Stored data
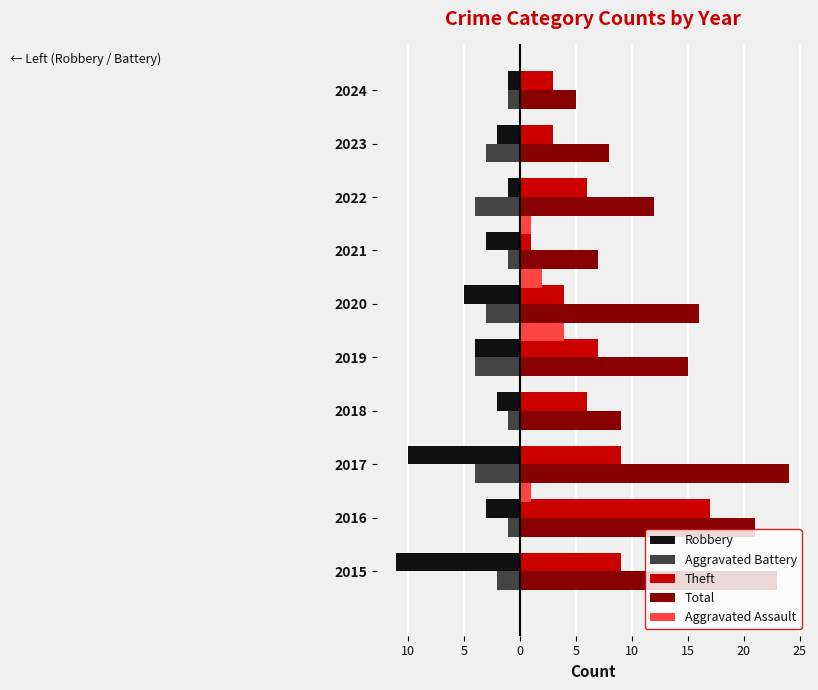

What are all the series names shown in the legend?

Robbery, Aggravated Battery, Theft, Total, Aggravated Assault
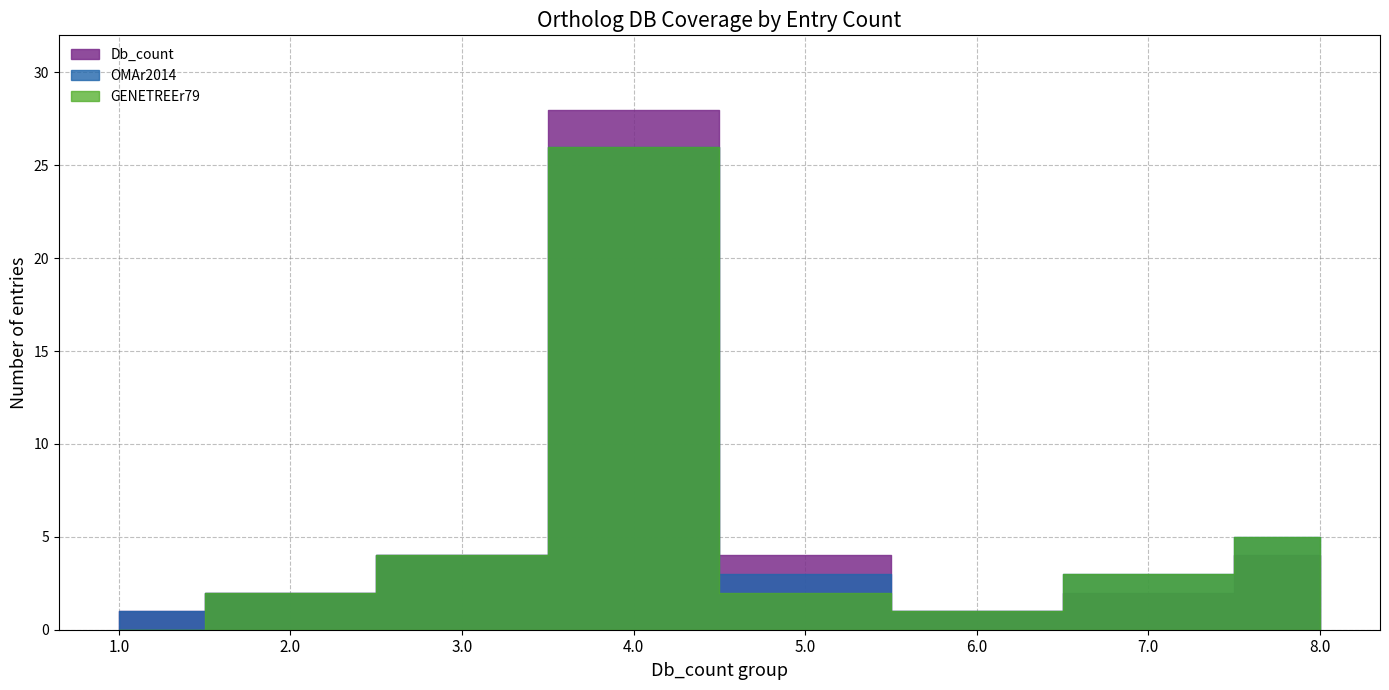

How many interior local peaks does the OMAr2014 series have?

1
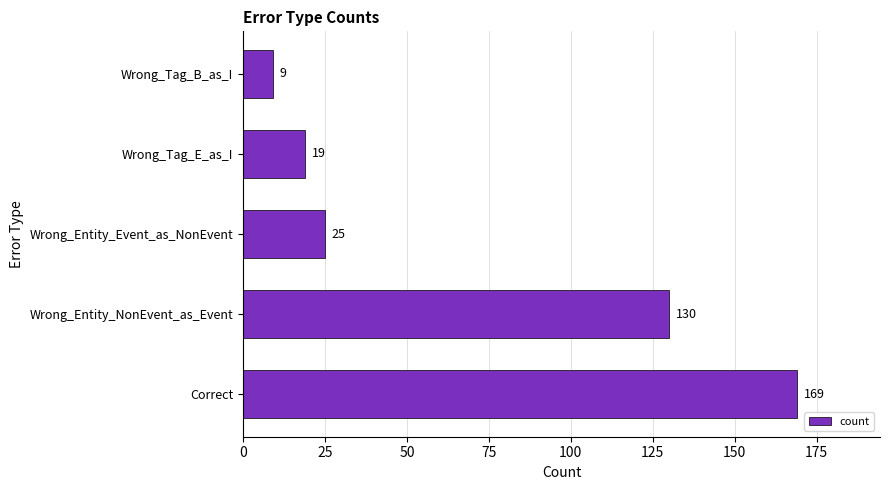

True or false: the data shows 19 at Wrong_Tag_E_as_I.

True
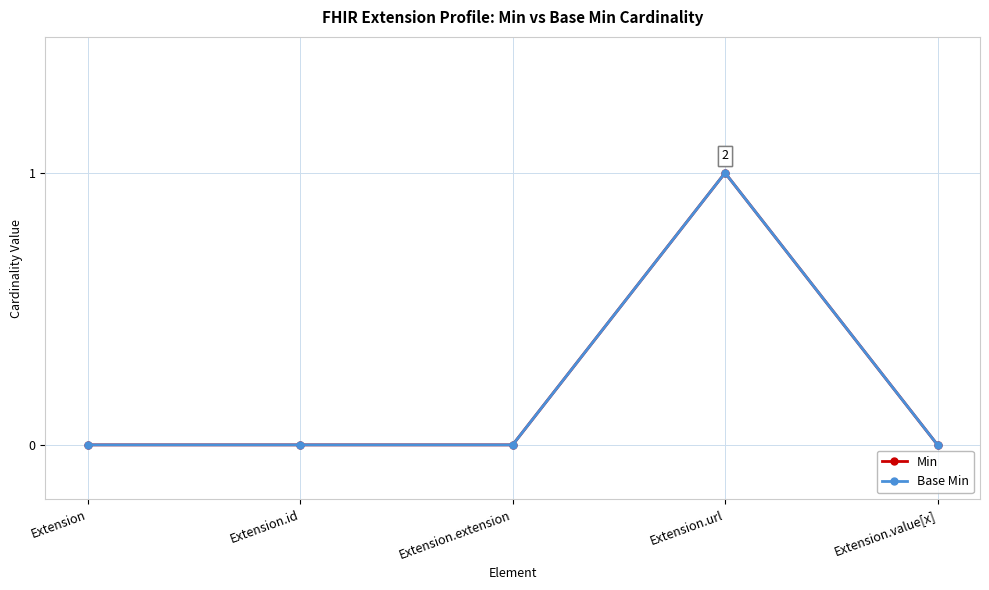

Which category has the highest value in the Min series?

Extension.url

What is required
Can you format all the records above as a JSON list of strings, one string per line, leaving out blank lines and the pictures?

Exercise result
[
  "What are all the series names shown in the legend?",
  "Robbery, Aggravated Battery, Theft, Total, Aggravated Assault",
  "How many interior local peaks does the OMAr2014 series have?",
  "1",
  "True or false: the data shows 19 at Wrong_Tag_E_as_I.",
  "True",
  "Which category has the highest value in the Min series?",
  "Extension.url"
]